The Macro: The GPU Tax Is Bleeding AI Labs Dry
Every AI lab has the same dirty secret. The compute bill is absurd. Training a frontier model costs millions. Even fine-tuning a mid-size model on a decent dataset can run five or six figures. And almost all of that money flows to the same place: NVIDIA. Their CUDA ecosystem has become the default runtime for AI training, and that lock-in means you pay whatever NVIDIA and its cloud partners decide to charge.
The market knows this is a problem. Lambda Labs built a business renting GPU clusters. CoreWeave raised billions to become an NVIDIA-focused cloud provider. Together AI and Modal are attacking the inference side. Anyscale and Ray are trying to make distributed training less painful. But almost all of these companies are built on top of CUDA. They are making NVIDIA GPUs easier to use, not making NVIDIA GPUs less necessary.
That distinction matters. AMD has competitive hardware with its MI300X series. Intel has Gaudi. Cerebras and Graphcore built custom AI chips from scratch. TPUs exist and are genuinely fast for certain workloads. But nobody uses them for training at scale because the software ecosystem is not there. CUDA has twenty years of library development, community tooling, and institutional knowledge. Switching costs are enormous.

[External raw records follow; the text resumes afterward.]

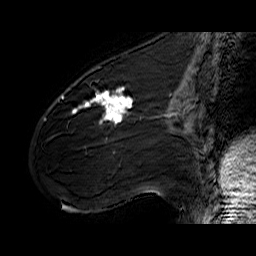
Breast MRI (dynamic contrast-enhanced), one sagittal slice; position 23 of 60 along the scan axis; dynamic contrast-enhanced series, time point 2 of 6 at this slice position (early post-contrast); 1.5 T; TE 6.4 ms, TR 32.9 ms; 4 mm slice thickness; 256 × 256 image matrix, field of view 200 × 200 mm. Female patient. From the clinical record (not read from this slice): setting: breast cancer imaged before/during neoadjuvant chemotherapy; receptor status: HER2-positive.
Structures marked on this image (semi-automatic segmentation, software-assisted and operator-edited):
- analysis volume of interest (the breast-tissue region the enhancement analysis was run in; not a lesion): bounding box (x1, y1, x2, y2) in pixels: (61, 77, 141, 142)
- tumour enhancement mask (voxels above the 100 % enhancement threshold inside the analysis volume of interest): (61, 87, 134, 126)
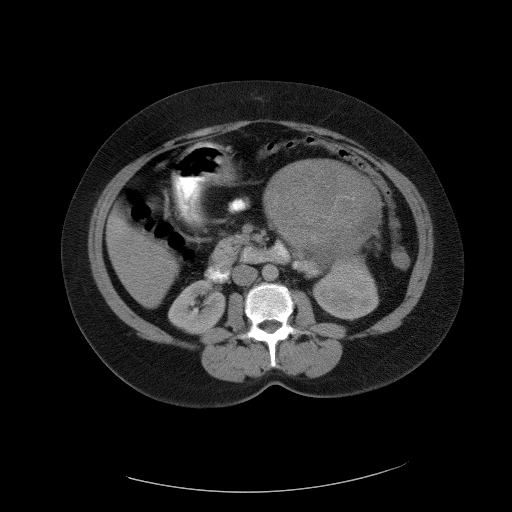
Contrast-enhanced abdominal CT, one axial slice; intravenous contrast given; soft-tissue window (W 400 / L 40 HU); 5 mm slice thickness; 512 × 512 image matrix. Patient: female, 55 years. From the clinical record (not read from this slice): diagnosis: adrenocortical carcinoma; tumour side: left adrenal; tumour size at pathology: 22 cm; Ki-67 index: 10 %.
Structures marked on this image (semi-automatically segmented with operator editing):
- mass: box from (x=267, y=161) to (x=378, y=258) px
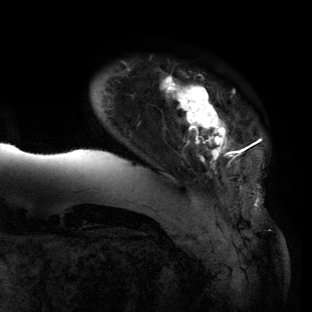
Breast MRI (dynamic contrast-enhanced), one axial slice; position 15 of 134 along the scan axis; cropped to one breast; dynamic contrast-enhanced series, time point 2 of 6 at this slice position (early post-contrast); 3 T; TE 2.7 ms, TR 6.5 ms; 1.2 mm slice thickness; 312 × 312 image matrix, field of view 244 × 244 mm. Female patient.
Outlined on this slice (semi-automatic segmentation, software-assisted and operator-edited):
- enhancing-tissue mask used for the functional tumour volume (all voxels passing the contrast-enhancement thresholds inside the analysis volume; usually the tumour): bounding box <59,75,261,168> (left, top, right, bottom; pixels)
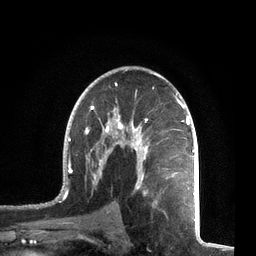
Breast MRI, one axial slice. Slice 43 of 72 in the series (ordered by position). Cropped to one breast. Dynamic contrast-enhanced series, time point 2 of 7 at this slice position (early post-contrast). 3 T. TE 2.1 ms, TR 5.1 ms. 2.2 mm slice thickness. 256 × 256 image matrix, field of view 160 × 160 mm. Female patient.
Outlined on this slice (semi-automatic segmentation, software-assisted and operator-edited):
- enhancing-tissue mask used for the functional tumour volume (all voxels passing the contrast-enhancement thresholds inside the analysis volume; usually the tumour): bounding box [x1, y1, x2, y2] px = [57, 83, 195, 212]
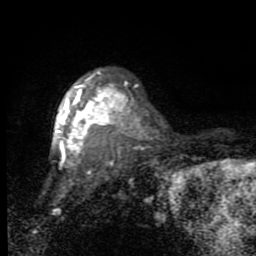
Breast MRI (dynamic contrast-enhanced), one axial slice; position 65 of 80 along the scan axis; cropped to one breast; dynamic contrast-enhanced series, time point 2 of 7 at this slice position (early post-contrast); 1.5 T; TE 2.7 ms, TR 6.8 ms; 2 mm slice thickness; 256 × 256 image matrix. Female patient.
Outlined on this slice (semi-automatic segmentation, software-assisted and operator-edited):
- enhancing-tissue mask used for the functional tumour volume (all voxels passing the contrast-enhancement thresholds inside the analysis volume; usually the tumour): bounding box (x1, y1, x2, y2) in pixels: (56, 72, 130, 163)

If you could make any hardware run any training workload efficiently, without rewriting code, the entire GPU market would restructure overnight. That is a big if.

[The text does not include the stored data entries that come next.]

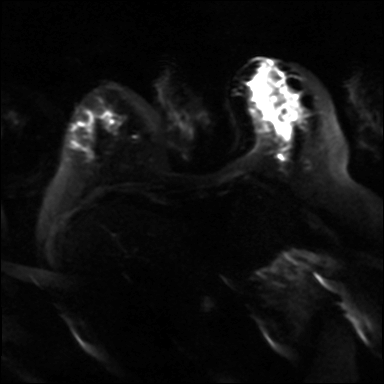
Breast MRI, one axial slice; position 8 of 36 along the scan axis; diffusion-weighted series; image 2 of 4 stored at this slice position (different b-values; order by instance number); 3 T; 4 mm slice thickness; 384 × 384 image matrix, field of view 320 × 320 mm. Female patient.
Outlined on this slice (expert manual segmentation):
- tumour on diffusion-weighted imaging: bounding box [x1, y1, x2, y2] px = [262, 108, 298, 117]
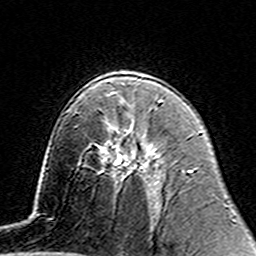
Breast MRI (dynamic contrast-enhanced), one axial slice. Position 89 of 160 along the scan axis. Cropped to one breast. Dynamic contrast-enhanced series, time point 2 of 7 at this slice position (early post-contrast). 3 T. TE 4.6 ms, TR 7.4 ms. 1 mm slice thickness. 256 × 256 image matrix, field of view 144 × 144 mm. Female patient.
Outlined on this slice (semi-automatically segmented with operator editing):
- enhancing-tissue mask used for the functional tumour volume (all voxels passing the contrast-enhancement thresholds inside the analysis volume; usually the tumour): bounding box [x1, y1, x2, y2] px = [108, 127, 137, 171]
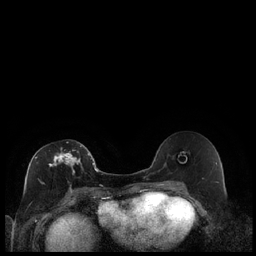
Breast MRI (dynamic contrast-enhanced), one axial slice; slice 106 of 240 in the series (ordered by position); dynamic contrast-enhanced series, time point 2 of 7 at this slice position (early post-contrast); 1.5 T; TE 1.9 ms, TR 4.2 ms; 0.8 mm slice thickness; 256 × 256 image matrix, field of view 320 × 320 mm. Female patient.
Outlined on this slice (semi-automatic segmentation, software-assisted and operator-edited):
- enhancing-tissue mask used for the functional tumour volume (all voxels passing the contrast-enhancement thresholds inside the analysis volume; usually the tumour): box from (x=35, y=142) to (x=89, y=174) px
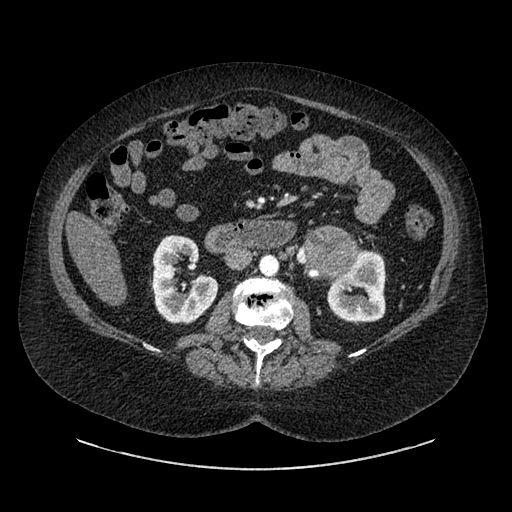
Contrast-enhanced abdominal CT, one axial slice. Slice 496 of 769 in the series (ordered by position). 120 kVp. Intravenous contrast given. Soft-tissue window (W 400 / L 40 HU). 512 × 512 image matrix. Patient: female, 61 years. From the clinical record (not read from this slice): diagnosis: adrenocortical carcinoma; tumour side: left adrenal; tumour size at pathology: 13 cm; Ki-67 index: 79 %; stage (as recorded): 2.
Annotated regions visible in this slice (semi-automatic segmentation, software-assisted and operator-edited):
- mass: bounding box <310,231,355,275> (left, top, right, bottom; pixels)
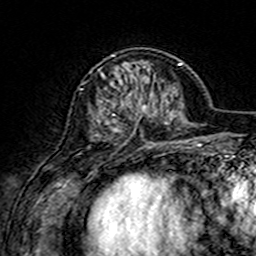
Breast MRI (dynamic contrast-enhanced), one axial slice; position 51 of 160 along the scan axis; cropped to one breast; dynamic contrast-enhanced series, time point 2 of 7 at this slice position (early post-contrast); 3 T; TE 4.6 ms, TR 7.4 ms; 1 mm slice thickness; 256 × 256 image matrix, field of view 144 × 144 mm. Female patient.
Annotated regions visible in this slice (semi-automatically segmented with operator editing):
- enhancing-tissue mask used for the functional tumour volume (all voxels passing the contrast-enhancement thresholds inside the analysis volume; usually the tumour): box from (x=89, y=55) to (x=156, y=146) px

The Micro: Three Brothers Who Finished College Before Most People Finish High School
SF Tensor was founded by Ben, Luk, and Tom Koska. All three are brothers. Luk and Tom both completed their CS degrees at sixteen years old. Ben has been publishing AI research since high school and focuses on GPU kernel optimization. They are a four-person team out of San Francisco, YC Fall 2025 batch.
The product has two pieces. Elastic Cloud automatically finds the cheapest available GPUs across multiple cloud providers and handles spot instance management, so you are not locked into one vendor’s pricing. The bigger bet is automatic kernel optimization, which takes your training code and rewrites the low-level compute kernels to run efficiently on whatever hardware is available. NVIDIA, AMD, TPUs, whatever. No code changes required on your end.
I want to be specific about why the kernel optimization piece is interesting. When you train a model on NVIDIA hardware, your code calls CUDA kernels that have been hand-tuned for that specific GPU architecture. If you want to run the same code on an AMD GPU, you need different kernels. Writing those kernels is specialized work that very few people in the world can do. SF Tensor is building a compiler that does it automatically.
The pricing model is clever. Instead of charging per GPU-hour like every other cloud provider, SF Tensor prices based on the savings they deliver. If they cut your compute costs by 80%, they take a percentage of the savings. That aligns incentives nicely and it means customers have zero downside risk in trying the product.
They offer two tiers. Tensor Cloud handles experiments and medium-scale training with up to 64 GPUs on the Pro plan. Enterprise Forward-Deployed runs in your own cloud infrastructure with up to 10,000 GPUs, 24/7 support, and custom kernel optimization. That enterprise tier is where the real revenue potential sits.
The team is currently hiring GPU kernel engineers, compiler engineers, and AI compilation researchers. Those job postings tell you where the hard technical problems are. Building a general-purpose kernel optimizer is a compiler engineering challenge, not an AI challenge. The fact that they are hiring for it signals they are taking the hard path rather than wrapping existing tools.
The Verdict
SF Tensor is swinging at one of the biggest structural problems in AI infrastructure. If their kernel optimizer works as advertised, it does not just save money. It fundamentally changes which hardware is viable for AI training. That would be a very big deal for AMD, for custom chip startups, and for every AI lab currently hostage to NVIDIA pricing.
The risk is that this is genuinely hard computer science. Automatic kernel optimization across heterogeneous hardware is a problem that has defeated well-funded research labs. The Koska brothers are clearly talented, but they are competing against NVIDIA’s compiler team, which is one of the best-resourced engineering organizations on the planet.
In thirty days, I want to see benchmark numbers. How close does auto-optimized AMD performance get to hand-tuned CUDA on standard training workloads? In sixty days, the question is whether any serious AI lab has switched production training to non-NVIDIA hardware using SF Tensor. In ninety days, I want to know if the savings-based pricing model is generating meaningful revenue or if enterprise customers are stuck in procurement cycles. Breaking CUDA lock-in would be transformative. The question is whether a four-person startup can do what the entire semiconductor industry has failed to do for a decade.